Hi, I'm having trouble using an HTTP Access Token with Bitbucket REST API v2.
- read:account (Classic)
- read:repository:bitbucket / write:repository:bitbucket
- read:pullrequest:bitbucket / write:pullrequest:bitbucket
401: "Token is invalid, expired, or not supported for this endpoint."curl -H "Authorization: Bearer <token>" https://api.bitbucket.org/2.0/user
curl -H "Authorization: Bearer <token>" "https://api.bitbucket.org/2.0/repositories?role=member&pagelen=1"
I think the key issue is the auth method, not the scopes.
Bitbucket’s current docs distinguish between:
- API tokens, which authenticate with Basic auth using your Atlassian email as the username and the token as the password
- OAuth/access tokens, which use `Authorization: Bearer ...`
So if the token you created came from the Bitbucket API Tokens page, using it as a Bearer token on `/2.0/user` and `/2.0/repositories` would explain the “not supported for this endpoint” response.
I would try:
- Basic auth with your Atlassian email + that API token
- not `Authorization: Bearer ...`
So for example, the likely fix is to stop treating that token like OAuth and instead use it as a Basic-auth password. That would also explain why App Password basic auth works on the same endpoints.
Hello @Chatree Kunjai
The issue is the authentication scheme.
You mixing up Token type and auth Method.

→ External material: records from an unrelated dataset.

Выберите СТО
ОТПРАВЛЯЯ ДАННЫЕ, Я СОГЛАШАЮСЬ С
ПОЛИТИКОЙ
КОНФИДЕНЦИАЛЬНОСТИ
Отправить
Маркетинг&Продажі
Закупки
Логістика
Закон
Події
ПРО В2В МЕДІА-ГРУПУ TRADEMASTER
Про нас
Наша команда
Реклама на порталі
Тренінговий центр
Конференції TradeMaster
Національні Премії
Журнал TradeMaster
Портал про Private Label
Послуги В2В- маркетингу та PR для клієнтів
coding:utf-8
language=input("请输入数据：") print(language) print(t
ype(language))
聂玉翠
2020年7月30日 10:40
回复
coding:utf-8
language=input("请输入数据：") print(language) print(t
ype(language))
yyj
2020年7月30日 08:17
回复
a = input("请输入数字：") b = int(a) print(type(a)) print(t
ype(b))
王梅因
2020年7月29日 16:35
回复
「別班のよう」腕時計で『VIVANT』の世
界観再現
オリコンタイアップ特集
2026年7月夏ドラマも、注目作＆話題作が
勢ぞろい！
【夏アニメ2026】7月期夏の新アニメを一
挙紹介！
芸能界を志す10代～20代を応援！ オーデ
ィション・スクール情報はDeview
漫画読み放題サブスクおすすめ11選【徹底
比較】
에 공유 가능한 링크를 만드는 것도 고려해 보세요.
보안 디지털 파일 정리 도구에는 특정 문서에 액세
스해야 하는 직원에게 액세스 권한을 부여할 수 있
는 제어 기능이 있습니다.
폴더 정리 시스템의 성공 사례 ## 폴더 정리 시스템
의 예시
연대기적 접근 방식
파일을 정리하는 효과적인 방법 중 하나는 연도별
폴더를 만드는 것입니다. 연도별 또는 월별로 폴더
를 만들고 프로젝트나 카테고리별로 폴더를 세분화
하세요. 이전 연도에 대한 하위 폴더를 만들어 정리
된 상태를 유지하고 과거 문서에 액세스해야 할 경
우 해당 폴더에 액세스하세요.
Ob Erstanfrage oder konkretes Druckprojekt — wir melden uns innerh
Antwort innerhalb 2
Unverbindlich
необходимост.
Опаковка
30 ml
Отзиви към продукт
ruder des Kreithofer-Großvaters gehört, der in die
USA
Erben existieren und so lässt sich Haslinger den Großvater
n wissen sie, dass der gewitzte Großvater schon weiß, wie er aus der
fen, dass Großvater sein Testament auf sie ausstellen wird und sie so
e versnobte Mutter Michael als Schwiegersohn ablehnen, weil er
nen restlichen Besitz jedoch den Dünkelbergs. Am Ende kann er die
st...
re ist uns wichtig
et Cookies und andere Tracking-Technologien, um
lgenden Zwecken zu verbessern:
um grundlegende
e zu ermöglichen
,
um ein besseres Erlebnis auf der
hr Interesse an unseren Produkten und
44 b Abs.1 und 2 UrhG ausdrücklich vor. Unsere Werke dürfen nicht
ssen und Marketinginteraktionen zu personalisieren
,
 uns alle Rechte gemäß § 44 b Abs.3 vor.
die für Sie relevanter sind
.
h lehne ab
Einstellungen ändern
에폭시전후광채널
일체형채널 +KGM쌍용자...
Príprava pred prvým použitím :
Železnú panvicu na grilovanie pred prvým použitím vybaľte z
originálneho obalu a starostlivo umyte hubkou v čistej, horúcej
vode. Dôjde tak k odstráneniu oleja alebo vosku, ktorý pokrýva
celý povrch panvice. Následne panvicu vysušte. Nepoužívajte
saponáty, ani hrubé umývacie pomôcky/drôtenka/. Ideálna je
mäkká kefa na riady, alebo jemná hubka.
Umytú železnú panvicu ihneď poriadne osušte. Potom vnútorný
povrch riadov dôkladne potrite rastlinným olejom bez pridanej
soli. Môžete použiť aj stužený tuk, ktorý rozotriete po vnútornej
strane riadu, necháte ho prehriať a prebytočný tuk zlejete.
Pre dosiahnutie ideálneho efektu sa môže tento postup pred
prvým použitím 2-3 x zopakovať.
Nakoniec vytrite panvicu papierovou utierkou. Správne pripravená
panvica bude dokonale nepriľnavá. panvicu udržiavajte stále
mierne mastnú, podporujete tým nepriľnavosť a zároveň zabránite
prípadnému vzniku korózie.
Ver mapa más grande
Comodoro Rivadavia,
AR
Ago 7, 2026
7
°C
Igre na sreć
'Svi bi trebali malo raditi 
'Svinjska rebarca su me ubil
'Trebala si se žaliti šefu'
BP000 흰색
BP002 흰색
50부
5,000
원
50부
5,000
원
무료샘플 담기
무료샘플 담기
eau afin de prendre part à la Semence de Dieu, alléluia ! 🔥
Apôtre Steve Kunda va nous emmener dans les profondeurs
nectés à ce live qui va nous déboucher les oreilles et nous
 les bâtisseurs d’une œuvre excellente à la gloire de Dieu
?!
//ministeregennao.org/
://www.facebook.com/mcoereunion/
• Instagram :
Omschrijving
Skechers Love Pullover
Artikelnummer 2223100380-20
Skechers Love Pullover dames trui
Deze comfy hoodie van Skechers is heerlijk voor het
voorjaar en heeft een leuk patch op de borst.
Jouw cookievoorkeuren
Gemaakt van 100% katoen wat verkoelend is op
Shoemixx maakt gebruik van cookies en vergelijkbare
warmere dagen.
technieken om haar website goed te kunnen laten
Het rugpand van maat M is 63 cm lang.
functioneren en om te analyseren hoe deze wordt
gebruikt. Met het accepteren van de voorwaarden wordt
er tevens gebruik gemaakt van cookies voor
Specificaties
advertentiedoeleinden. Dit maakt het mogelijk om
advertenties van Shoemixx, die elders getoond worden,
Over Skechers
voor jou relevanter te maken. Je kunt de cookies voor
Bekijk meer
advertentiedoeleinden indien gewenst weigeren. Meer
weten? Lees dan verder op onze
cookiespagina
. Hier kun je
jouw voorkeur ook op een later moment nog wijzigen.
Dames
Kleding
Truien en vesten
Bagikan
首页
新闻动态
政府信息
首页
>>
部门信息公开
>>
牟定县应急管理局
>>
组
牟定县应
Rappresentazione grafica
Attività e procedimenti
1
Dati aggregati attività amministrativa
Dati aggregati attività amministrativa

The confusing part is that Atlassian’s REST examples often show Authorization: Bearer <access_token> on those endpoints. That is valid for OAuth/access-token flows, but not for the user API token shown in your screenshot. Atlassian also documents that repository, project, and workspace access tokens are a different token family, tied to that repo/project/workspace rather than to your user account.
Access tokens | Bitbucket Cloud | Atlassian Support
For the token shown in your screenshot, use Basic auth, not Bearer.
If you specifically want Bearer, then use OAuth or a Bitbucket access token, not a user API token.
One nuance though: for GET /2.0/user, Bitbucket’s REST reference lists the API token scope as read:user:bitbucket. In your post you mentioned read:account (Classic), so if /user still fails after switching to Basic auth, I would double-check the scopes on the token and recreate it with the exact read:user:bitbucket permission if needed.